Small businesses are important to banks because they represent much of the economy's growth, they are increasingly sophisticated with increasing complex financial needs, and some small-business owners have a significant amount of personal wealth, as well as their own complex financial needs. The more complex the financial needs, the more opportunity for the banks to sell products and services.
A panel of three small-business owners (who each use different banks) told the bankers in the audience that the best CRM strategy is also the most productive: individualized service. The panelists told bankers that they want to work with financial institutions that take the time to understand their businesses' unique needs, which can include everything from international letters of credit to payroll to direct deposit services.
SouthTrust Bank, for example, augments its individualized service with short (three to five minutes) interviews with small-business customers, a system established by Strategic Metrics. The interviews measure loyalty, trust, and other indications of the customers' attitudes toward and relationship with the bank.
SouthTrust compares interview results against norms from the financial services industry and those of other services businesses. The bank customizes reports for each of its managers, who benchmark their business units against other centers, the market, the region, or the corporation. The survey results impact the financial-center manager's compensation. SouthTrust and marketing research firm Strategic Metrics also use the data to train the bank's staff to understand the small-business customers' needs and to provide better service.
Customer responsiveness, assurance, comfort, trust, and transaction satisfaction are all drivers of customer referrals, says Bob Negri, a bank senior vice president at the conference. Similarly, the primary drivers of customer retention and wallet share are trust, commitment, and comfort. "By focusing on creating loyalty, trust, and comfort among clients, we have improved the client's engagement experience and improved performance," Negri says.

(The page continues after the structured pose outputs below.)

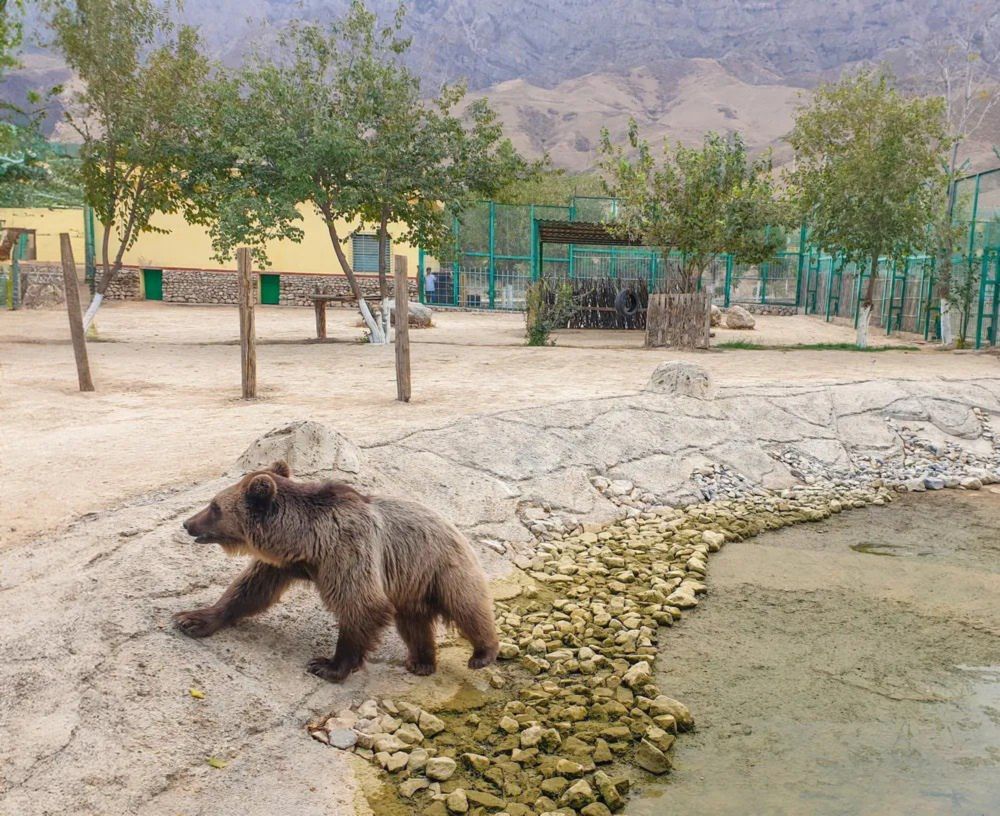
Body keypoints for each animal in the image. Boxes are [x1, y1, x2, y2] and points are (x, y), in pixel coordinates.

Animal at [176, 466, 500, 684]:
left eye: (214, 507)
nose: (187, 523)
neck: (305, 541)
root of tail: (454, 525)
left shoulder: (347, 551)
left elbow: (362, 605)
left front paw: (328, 665)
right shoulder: (285, 564)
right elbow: (250, 590)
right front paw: (193, 619)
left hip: (441, 567)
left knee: (467, 607)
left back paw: (482, 653)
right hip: (410, 585)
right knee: (412, 623)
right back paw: (421, 662)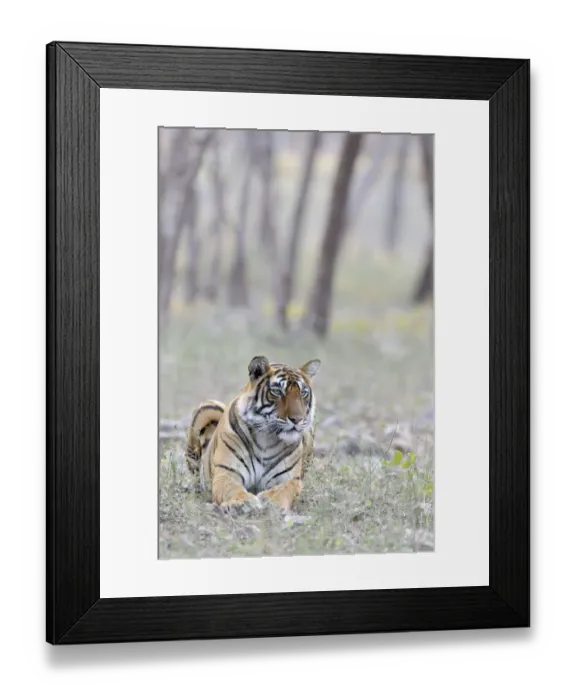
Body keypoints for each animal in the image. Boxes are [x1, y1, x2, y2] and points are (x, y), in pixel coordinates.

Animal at [185, 355, 321, 513]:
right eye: (277, 392)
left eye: (303, 393)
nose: (297, 419)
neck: (267, 438)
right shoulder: (227, 473)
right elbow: (233, 489)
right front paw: (242, 503)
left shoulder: (291, 480)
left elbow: (282, 491)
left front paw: (270, 502)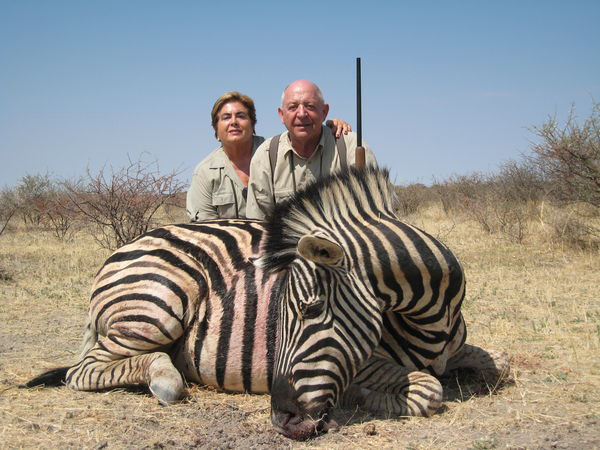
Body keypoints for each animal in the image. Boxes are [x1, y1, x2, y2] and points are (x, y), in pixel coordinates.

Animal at [25, 166, 509, 440]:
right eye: (283, 310)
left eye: (311, 310)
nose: (282, 422)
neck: (433, 319)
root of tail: (125, 249)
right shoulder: (364, 361)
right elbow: (428, 390)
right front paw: (364, 396)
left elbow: (498, 363)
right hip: (156, 307)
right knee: (84, 370)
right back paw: (163, 376)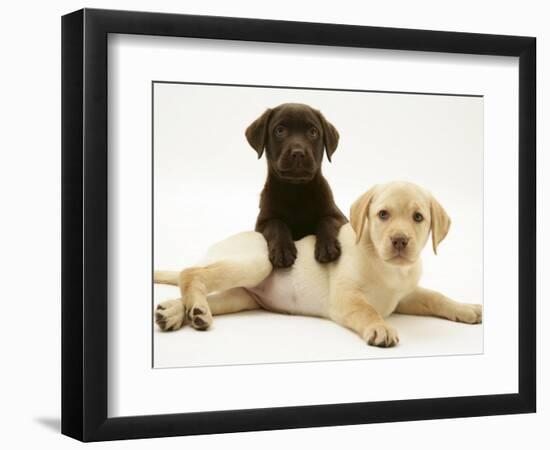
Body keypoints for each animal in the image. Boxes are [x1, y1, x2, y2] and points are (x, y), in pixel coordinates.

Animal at [155, 182, 484, 348]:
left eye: (418, 217)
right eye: (383, 215)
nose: (400, 241)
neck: (388, 268)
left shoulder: (405, 295)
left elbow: (436, 297)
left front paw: (466, 308)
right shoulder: (346, 299)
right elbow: (367, 310)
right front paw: (380, 327)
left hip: (241, 296)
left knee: (195, 293)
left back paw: (179, 313)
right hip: (256, 262)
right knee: (190, 273)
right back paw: (194, 309)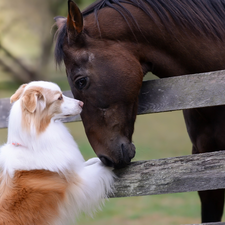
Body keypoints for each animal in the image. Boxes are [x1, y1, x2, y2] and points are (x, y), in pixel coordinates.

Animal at [0, 81, 114, 225]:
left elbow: (87, 163)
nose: (82, 103)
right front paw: (109, 162)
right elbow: (98, 168)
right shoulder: (79, 181)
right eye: (59, 98)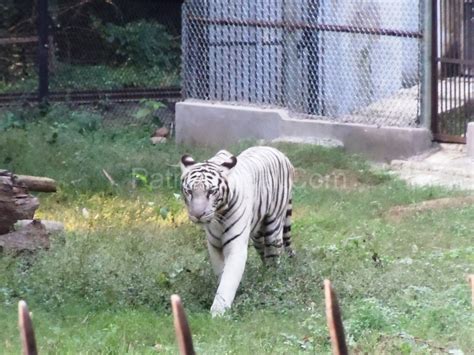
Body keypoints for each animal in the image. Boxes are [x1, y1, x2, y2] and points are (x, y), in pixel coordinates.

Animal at [181, 147, 294, 318]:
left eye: (211, 191)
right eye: (189, 191)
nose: (197, 214)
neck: (218, 215)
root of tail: (279, 152)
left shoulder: (236, 246)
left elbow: (229, 276)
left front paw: (218, 312)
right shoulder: (215, 246)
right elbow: (222, 272)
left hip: (273, 227)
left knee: (273, 256)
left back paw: (271, 280)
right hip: (257, 235)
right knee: (264, 253)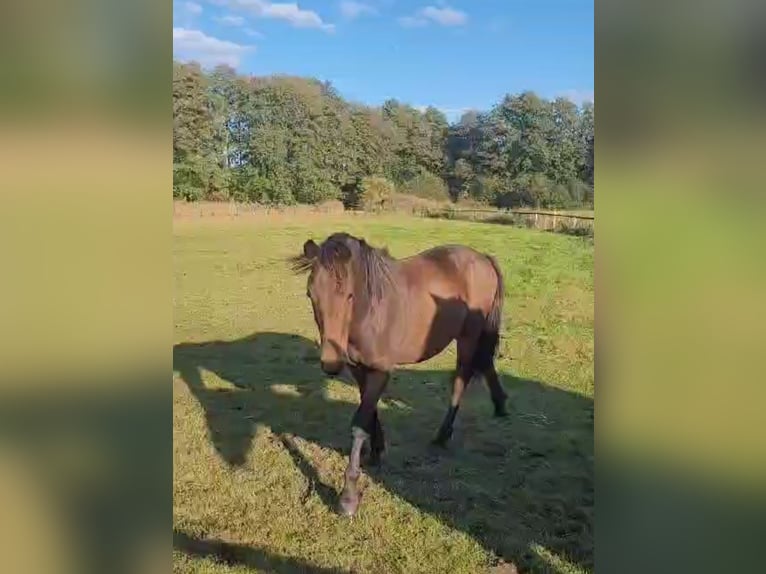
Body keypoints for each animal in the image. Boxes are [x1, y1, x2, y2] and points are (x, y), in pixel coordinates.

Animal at [292, 232, 508, 520]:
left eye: (349, 295)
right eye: (310, 294)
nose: (330, 362)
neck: (370, 313)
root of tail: (482, 258)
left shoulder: (381, 370)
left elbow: (359, 423)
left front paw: (348, 499)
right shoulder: (360, 369)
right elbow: (369, 411)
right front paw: (376, 451)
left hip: (468, 336)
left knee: (462, 377)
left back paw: (443, 434)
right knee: (484, 364)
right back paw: (500, 405)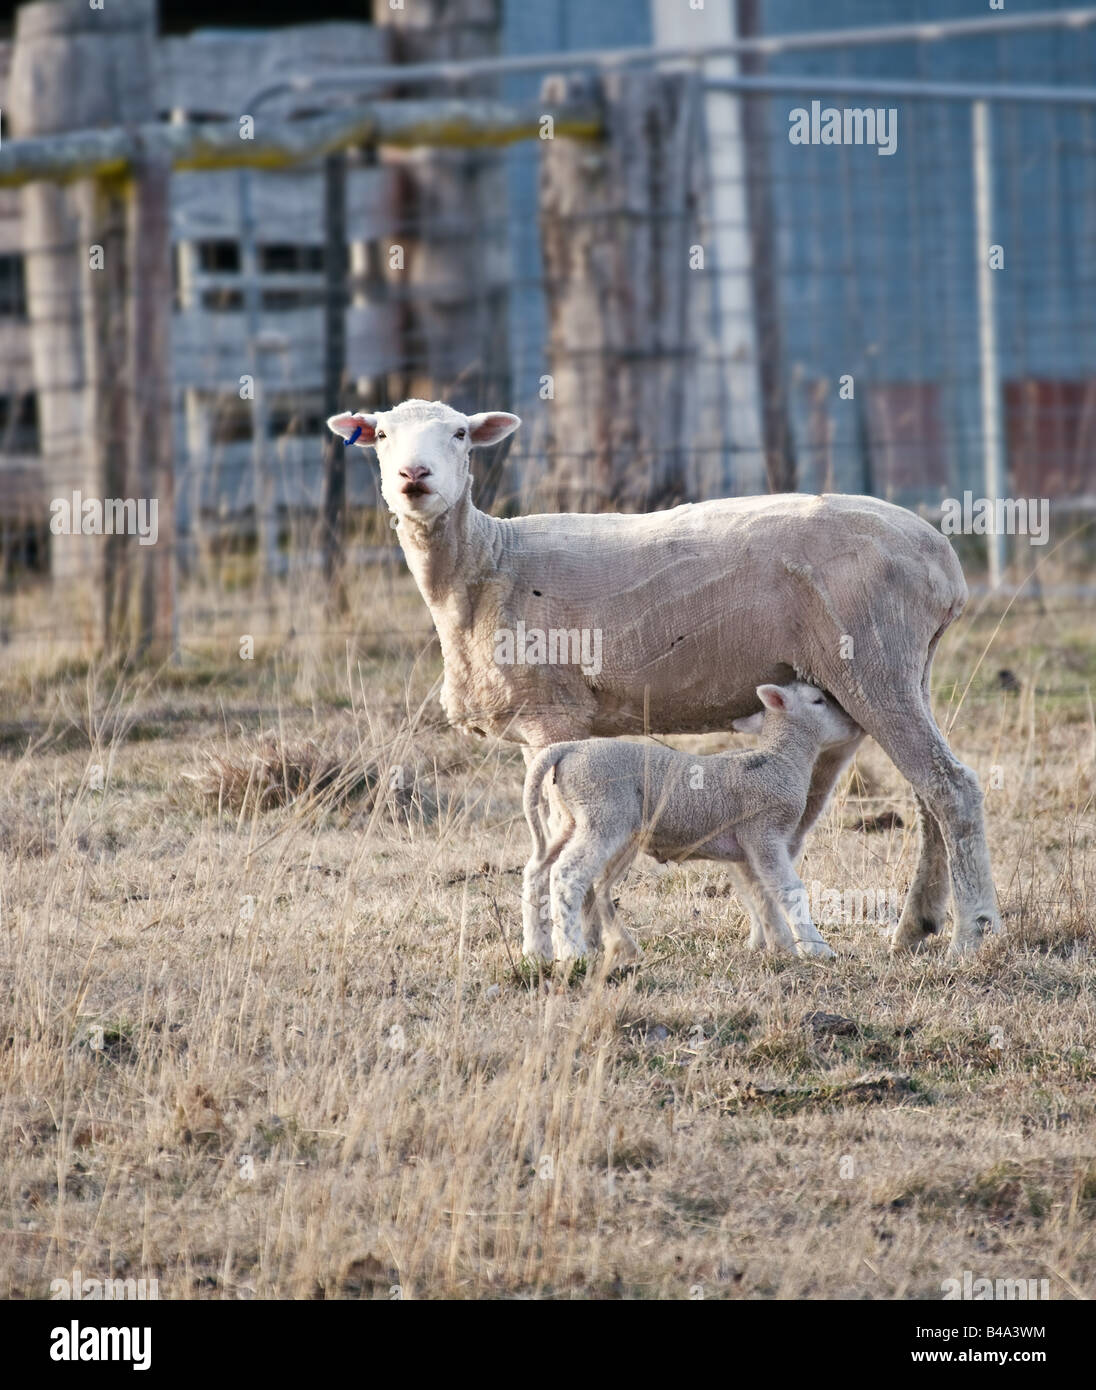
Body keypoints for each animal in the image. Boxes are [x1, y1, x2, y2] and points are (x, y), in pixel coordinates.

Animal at [521, 681, 862, 964]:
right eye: (818, 700)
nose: (851, 724)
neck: (781, 759)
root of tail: (568, 748)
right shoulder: (764, 831)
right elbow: (789, 889)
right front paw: (818, 949)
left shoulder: (744, 852)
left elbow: (760, 896)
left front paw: (779, 945)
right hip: (602, 815)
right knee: (567, 874)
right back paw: (571, 952)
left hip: (572, 820)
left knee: (538, 871)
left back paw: (536, 950)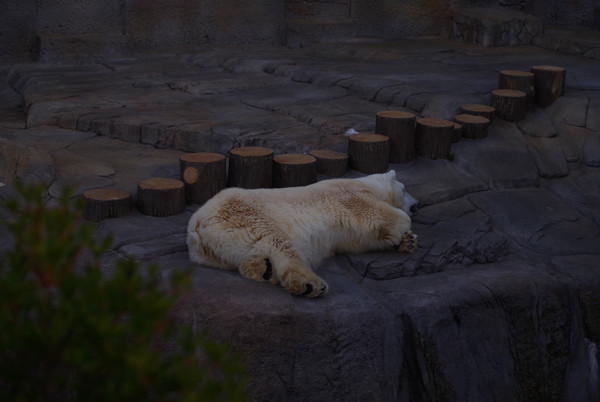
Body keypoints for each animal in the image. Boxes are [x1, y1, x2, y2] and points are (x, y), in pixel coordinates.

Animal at [186, 170, 418, 298]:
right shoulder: (349, 195)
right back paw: (310, 285)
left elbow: (360, 241)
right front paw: (404, 225)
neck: (365, 183)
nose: (417, 205)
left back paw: (263, 268)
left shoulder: (347, 235)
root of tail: (197, 227)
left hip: (214, 254)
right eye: (405, 188)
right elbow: (377, 215)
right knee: (279, 244)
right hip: (247, 215)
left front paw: (408, 241)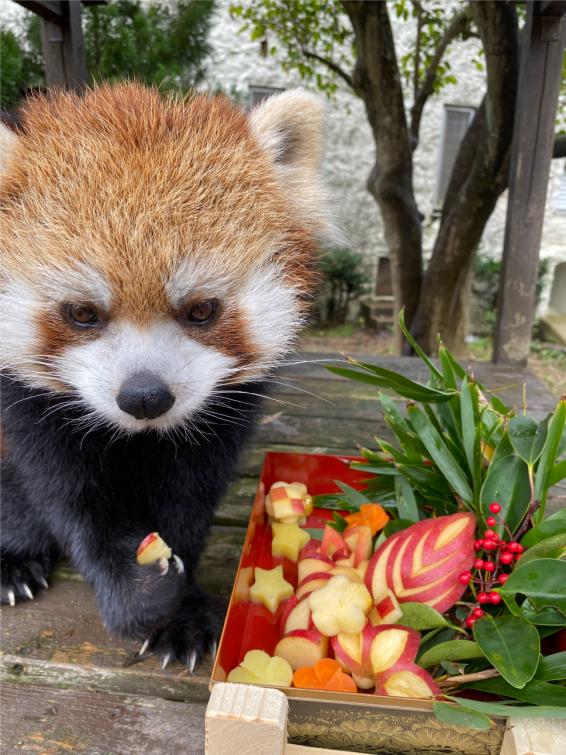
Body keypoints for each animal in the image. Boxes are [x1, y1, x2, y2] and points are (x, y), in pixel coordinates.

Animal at [0, 85, 330, 672]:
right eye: (82, 313)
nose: (145, 396)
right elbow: (70, 498)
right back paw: (14, 559)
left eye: (201, 310)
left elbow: (188, 497)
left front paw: (182, 612)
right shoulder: (27, 404)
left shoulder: (221, 413)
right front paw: (140, 596)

Another way to build relationships with small-business customers is to look for create ways to serve them by understand their unique needs. For example, CIBC in Toronto simplified its credit application process, reducing the time to complete an application by 75 percent, according to bank senior vice president Rob Paterson. The credit application includes information the bank can use to cross-sell other products and services.
Many banks use credit products or a checking account as the customer relationship entry point, but Mike Rizzo, president of U.S. Bancorp's business equipment finance group, recommends that financial institutions consider using equipment leasing as the initial customer sales tool. U.S. Bancorp sells its business leasing package to smaller banks, which can private label the program.
"All small businesses use equipment," Rizzo says. "Cross-selling leases creates a multidimensional relationship that is stronger and more profitable than a single product relationship." Several financial industry studies show that the more products or services a customer has with a financial institution, the less likely they are to take their business elsewhere.